[Records from a data collection]
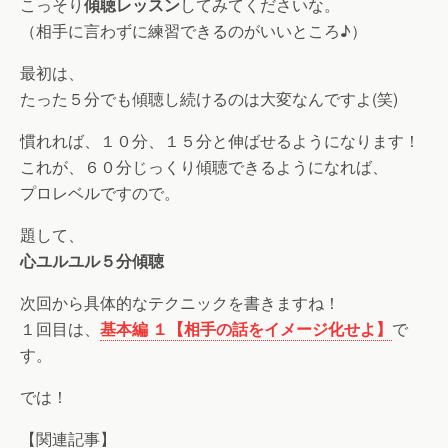
こっそり
傾聴レッスン
してみてくださいな。
（相手に言わずに練習できるのがいいところ♪）
最初は、
たった５分でも傾聴し続けるのは大変なんですよ(笑)
慣れれば、１０分、１５分と伸ばせるようになります！
これが、６０分じっくり傾聴できるようになれば、
プロレベルですので。
題して、
心ユルユル５分傾聴
次回から具体的なテクニックを書きますね！
１回目は、
基本編 １【相手の話をイメージ化せよ】
で
す。
では！
【関連記事】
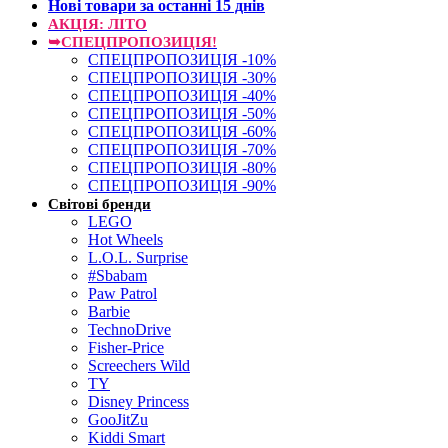
Нові товари за останнi 15 днiв
АКЦІЯ: ЛІТО
➥СПЕЦПРОПОЗИЦІЯ!
СПЕЦПРОПОЗИЦІЯ -10%
СПЕЦПРОПОЗИЦІЯ -30%
СПЕЦПРОПОЗИЦІЯ -40%
СПЕЦПРОПОЗИЦІЯ -50%
СПЕЦПРОПОЗИЦІЯ -60%
СПЕЦПРОПОЗИЦІЯ -70%
СПЕЦПРОПОЗИЦІЯ -80%
СПЕЦПРОПОЗИЦІЯ -90%
Світові бренди
LEGO
Hot Wheels
L.O.L. Surprise
#Sbabam
Paw Patrol
Barbie
TechnoDrive
Fisher-Price
Screechers Wild
TY
Disney Princess
GooJitZu
Kiddi Smart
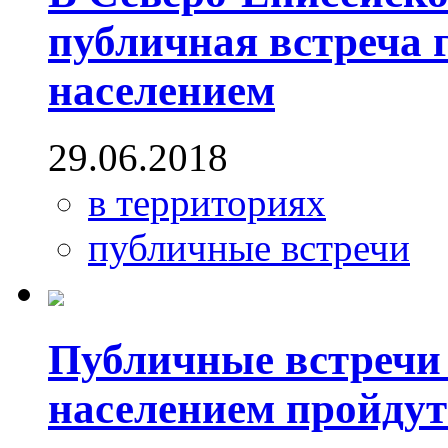
публичная встреча г
населением
29.06.2018
в территориях
публичные встречи
Публичные встречи 
населением пройдут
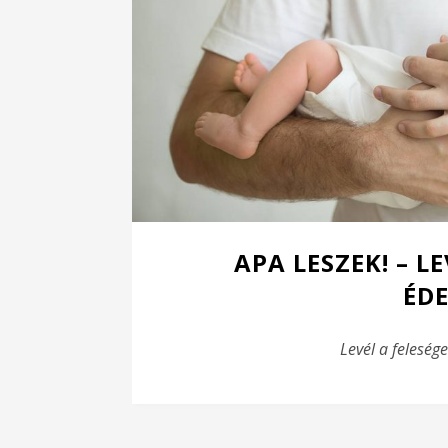
APA LESZEK! – 
ÉD
Levél a felesé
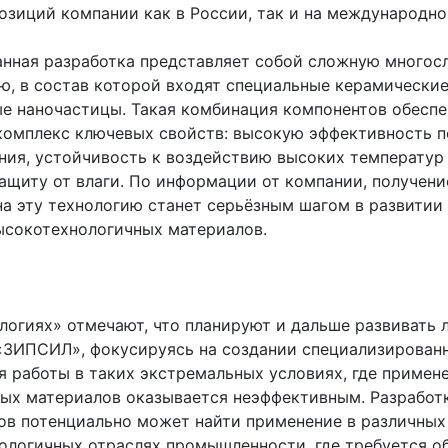
озиций компании как в России, так и на международно
анная разработка представляет собой сложную многос
ю, в состав которой входят специальные керамически
ые наночастицы. Такая комбинация компонентов обесп
комплекс ключевых свойств: высокую эффективность 
ния, устойчивость к воздействию высоких температур
ащиту от влаги. По информации от компании, получени
на эту технологию станет серьёзным шагом в развитии
ысокотехнологичных материалов.
логиях» отмечают, что планируют и дальше развивать 
«ЗИПСИЛ», фокусируясь на создании специализирован
я работы в таких экстремальных условиях, где примен
ых материалов оказывается неэффективным. Разработ
ов потенциально может найти применение в различных
ологичных отраслях промышленности, где требуется о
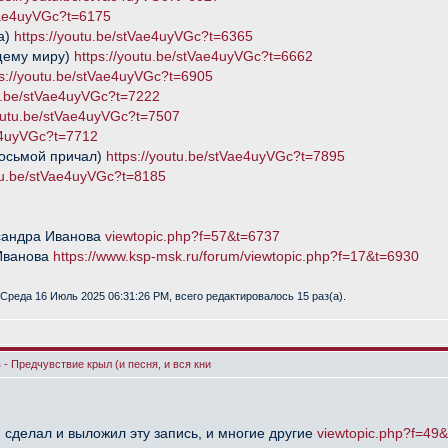
tVae4uyVGc?t=6175
а)
https://youtu.be/stVae4uyVGc?t=6365
ящему миру)
https://youtu.be/stVae4uyVGc?t=6662
ps://youtu.be/stVae4uyVGc?t=6905
tu.be/stVae4uyVGc?t=7222
youtu.be/stVae4uyVGc?t=7507
ae4uyVGc?t=7712
(Восьмой причал)
https://youtu.be/stVae4uyVGc?t=7895
utu.be/stVae4uyVGc?t=8185
сандра Иванова
viewtopic.php?f=57&t=6737
Иванова
https://www.ksp-msk.ru/forum/viewtopic.php?f=17&t=6930
Среда 16 Июль 2025 06:31:26 PM, всего редактировалось 15 раз(а).
- Предчувствие крыл (и песня, и вся кни
 сделал и выложил эту запись, и многие другие
viewtopic.php?f=49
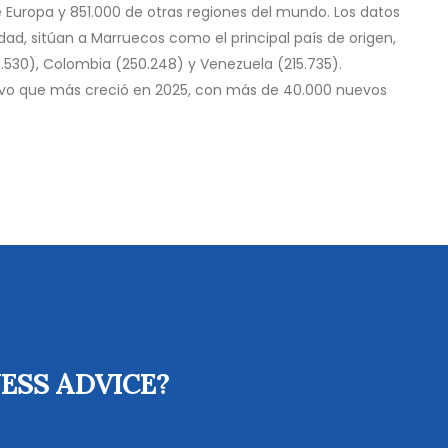
e Europa y 851.000 de otras regiones del mundo. Los datos
idad, sitúan a Marruecos como el principal país de origen,
.530), Colombia (250.248) y Venezuela (215.735).
tivo que más creció en 2025, con más de 40.000 nuevos
ESS ADVICE?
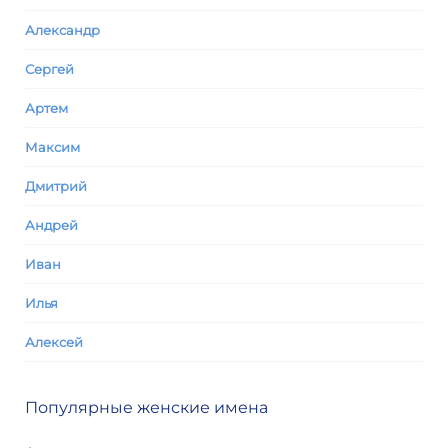
Александр
Сергей
Артем
Максим
Дмитрий
Андрей
Иван
Илья
Алексей
Популярные женские имена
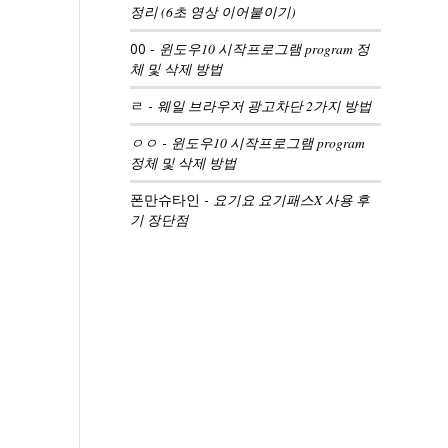
정리 (6초 영상 이어붙이기)
00
-
윈도우10 시작프로그램 program 정
체 및 삭제 방법
ㄹ
-
웨일 브라우저 광고차단 2가지 방법
ㅇㅇ
-
윈도우10 시작프로그램 program
정체 및 삭제 방법
폰만슈타인
-
요기요 요기패스X 사용 후
기 장단점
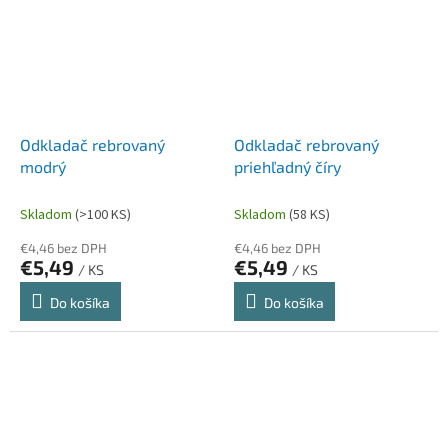
Odkladač rebrovaný
Odkladač rebrovaný
modrý
priehľadný číry
Skladom
(>100 KS)
Skladom
(58 KS)
€4,46 bez DPH
€4,46 bez DPH
€5,49
€5,49
/ KS
/ KS
Do košíka
Do košíka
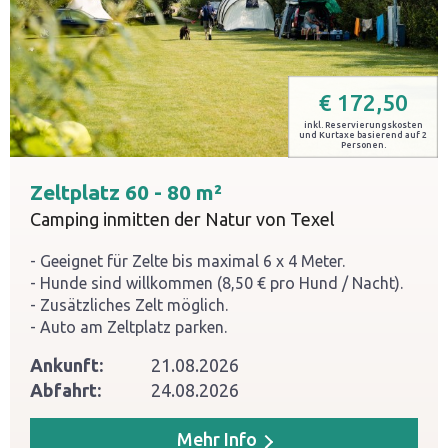
€
172,50
inkl. Reservierungskosten
und Kurtaxe basierend auf 2
Personen.
Zeltplatz 60 - 80 m²
Camping inmitten der Natur von Texel
Geeignet für Zelte bis maximal 6 x 4 Meter.
Hunde sind willkommen (8,50 € pro Hund / Nacht).
Zusätzliches Zelt möglich.
Auto am Zeltplatz parken.
Ankunft:
21.08.2026
Abfahrt:
24.08.2026
Mehr Info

**REQUIRED WORK**
Lines above that have "материалов": copy each of them.

**THE ANSWER**
ысокотехнологичных материалов.
ых материалов оказывается неэффективным. Разработ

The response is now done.